# bobcat 310



## speedbuff (Jan 14, 2012)

Hi I am a newbie to this site and hopefully you will allow my to post my bobcat question here .My bobcat is powered by a kohler k341 engine ,It has a rather odd 2 speed belt clutch that is electrically actuated .I understand that these 2 speed clutches were used on some wheelhorse tractors as well? I am hoping to find out if anyone is familiar with these units .Are the 341 kohlers worth rebuilding ? I was planning on having it bored over and not sure what to do with the bottom end there are some kits that include a piston rings connecting rod and all seals gaskets for 130 dollars .Does this sound like a decent approach ? How much compression pressure should I see on a compression test ? The engine runs ok but seems a little tired any ideas? thanks john


----------



## jhngardner367 (Apr 5, 2011)

*kohler*

The Kohler K341 engine is a good unit,and well worth rebuildig. It normally should pull 60-80 psi,and sometimes higher,depending on the age.A Kohler dealer could tell you exact psi. These engines are strong,reliable,and still quite popular. The price you gave for the kit isn't too bad,if it has the gaskets,ringset,and any o-rings. I'm not familiar,though with the type of 2-speed drive you mentioned. Can you post some pictures,perhaps? If the engine seems "tired",but doesn't smoke/leak oil,it may only need a good tune-up.Check the points for burning/gap (.014 is a good start),and chech the coil for a hot spark.Since it's a battery/coil ignition,like a car,weak voltage into the coil will cause poor running.


----------



## speedbuff (Jan 14, 2012)

*Still hoping for some help on the clutches*

I am still hoping someone may have dealt with the 2 speed electrical clutches used on the little bobcats like 310 and 313 .They are attached on the horizontal shaft of a kohler k341 .Does anyone have any knowledge of these any help would be great, even a picture or brand name ? I am hoping to find some way of installing something similar at the very least.These units operate similiarly to automotive air conditioning clutches please help !!


----------



## speedbuff (Jan 14, 2012)

I HAVE THE UNIT BACK IN SERVICE WITHOUT THE ELECTRIC CLUTCHES BUT IT IS VERY HARD TO START .Once its started it runs great valves have been adjusted and carb cleaned .In this application it uses a automotive size battery and spins over at mach 10 but it still does not like to start any ideas ?


----------



## cantfixthisdam (Aug 19, 2012)

hi i have a 743 bobcat,it runs fine my problem is the hydraulics. the bucket works fine when it is attached, but when i hook the backhoe attachment to the hydraulics they do not on the backhoe any ideas. thanks for any suggestions.


----------



## speedbuff (Jan 14, 2012)

you have to have oil flowing to the controlls of the attachment so make sure there is flow and it is in the right direction so the loader bucket controll valve may have to be held in up or down position to feed the controll valve body on the backhoe attachment .hope this helps


----------



## donshiv (Apr 4, 2013)

speedbuff said:


> I am still hoping someone may have dealt with the 2 speed electrical clutches used on the little bobcats like 310 and 313 .They are attached on the horizontal shaft of a kohler k341 .Does anyone have any knowledge of these any help would be great, even a picture or brand name ? I am hoping to find some way of installing something similar at the very least.These units operate similiarly to automotive air conditioning clutches please help !!

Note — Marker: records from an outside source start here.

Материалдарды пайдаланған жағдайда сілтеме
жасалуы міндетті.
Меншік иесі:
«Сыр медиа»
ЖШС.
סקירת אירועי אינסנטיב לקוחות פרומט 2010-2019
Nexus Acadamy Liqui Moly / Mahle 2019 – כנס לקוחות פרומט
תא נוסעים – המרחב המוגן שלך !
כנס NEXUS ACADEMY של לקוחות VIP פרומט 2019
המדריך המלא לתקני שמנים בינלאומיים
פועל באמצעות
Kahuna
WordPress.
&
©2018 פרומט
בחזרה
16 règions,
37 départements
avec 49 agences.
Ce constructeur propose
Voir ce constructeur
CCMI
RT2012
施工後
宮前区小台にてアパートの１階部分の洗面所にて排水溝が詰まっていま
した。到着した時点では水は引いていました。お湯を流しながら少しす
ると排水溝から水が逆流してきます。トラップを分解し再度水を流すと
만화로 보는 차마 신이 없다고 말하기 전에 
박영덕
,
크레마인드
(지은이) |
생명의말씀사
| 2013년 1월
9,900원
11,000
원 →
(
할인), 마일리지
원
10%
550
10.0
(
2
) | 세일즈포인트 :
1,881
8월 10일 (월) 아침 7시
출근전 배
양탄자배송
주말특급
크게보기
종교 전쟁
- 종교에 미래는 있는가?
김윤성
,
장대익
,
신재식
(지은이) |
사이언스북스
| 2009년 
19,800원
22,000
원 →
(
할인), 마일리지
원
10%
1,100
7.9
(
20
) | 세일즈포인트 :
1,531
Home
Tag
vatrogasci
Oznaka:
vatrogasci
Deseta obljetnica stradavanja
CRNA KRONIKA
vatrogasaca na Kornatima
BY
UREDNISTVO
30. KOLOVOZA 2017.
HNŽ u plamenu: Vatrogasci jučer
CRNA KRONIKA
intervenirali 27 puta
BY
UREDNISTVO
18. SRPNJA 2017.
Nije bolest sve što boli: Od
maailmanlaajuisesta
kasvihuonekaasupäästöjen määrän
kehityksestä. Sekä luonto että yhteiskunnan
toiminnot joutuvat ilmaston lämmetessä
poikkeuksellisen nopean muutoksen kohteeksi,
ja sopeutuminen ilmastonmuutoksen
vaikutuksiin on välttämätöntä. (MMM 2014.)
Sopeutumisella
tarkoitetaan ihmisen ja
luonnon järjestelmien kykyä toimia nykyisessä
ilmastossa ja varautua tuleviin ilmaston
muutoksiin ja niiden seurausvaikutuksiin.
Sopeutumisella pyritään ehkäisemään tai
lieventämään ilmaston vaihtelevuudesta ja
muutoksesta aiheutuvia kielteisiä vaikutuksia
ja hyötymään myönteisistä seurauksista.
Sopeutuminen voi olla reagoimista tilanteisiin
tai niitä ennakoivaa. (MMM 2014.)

I have a 73 310. It has an electric clutch to engage the hydraulics and a hydraulic solonoid to give it the higher drive speed, which must be engaged while in neutral. I'm not sure which system you're talking about. Mine seemed gutless when I first got it. Turned out to be a filthy carb and plugged fuel line from the tank. I fixed those problems and it's a little workhorse for me.


----------



## ozibob (Oct 28, 2014)

hi bob from tazmazia have a 310 with 2 speed electro magnetic clutch was originally onl working on 1 clutch a new 1 was avaliable from bobcat about $800 aussie dollas and were also avaliable from germany for a lot less but i am tight arse so went to an electricmotor reconditioner who rewired the coil an sealed it for $120aussiedollas then got automotive electrician to wire it back in properly . the idea of the 2 speed is on very flat ground u can use machine in top gear if not ideal ground conditions use low gear but u can use low gear to travel but when u are stationary and going to dump press high gear and will dump at high speed cheers ozibob


----------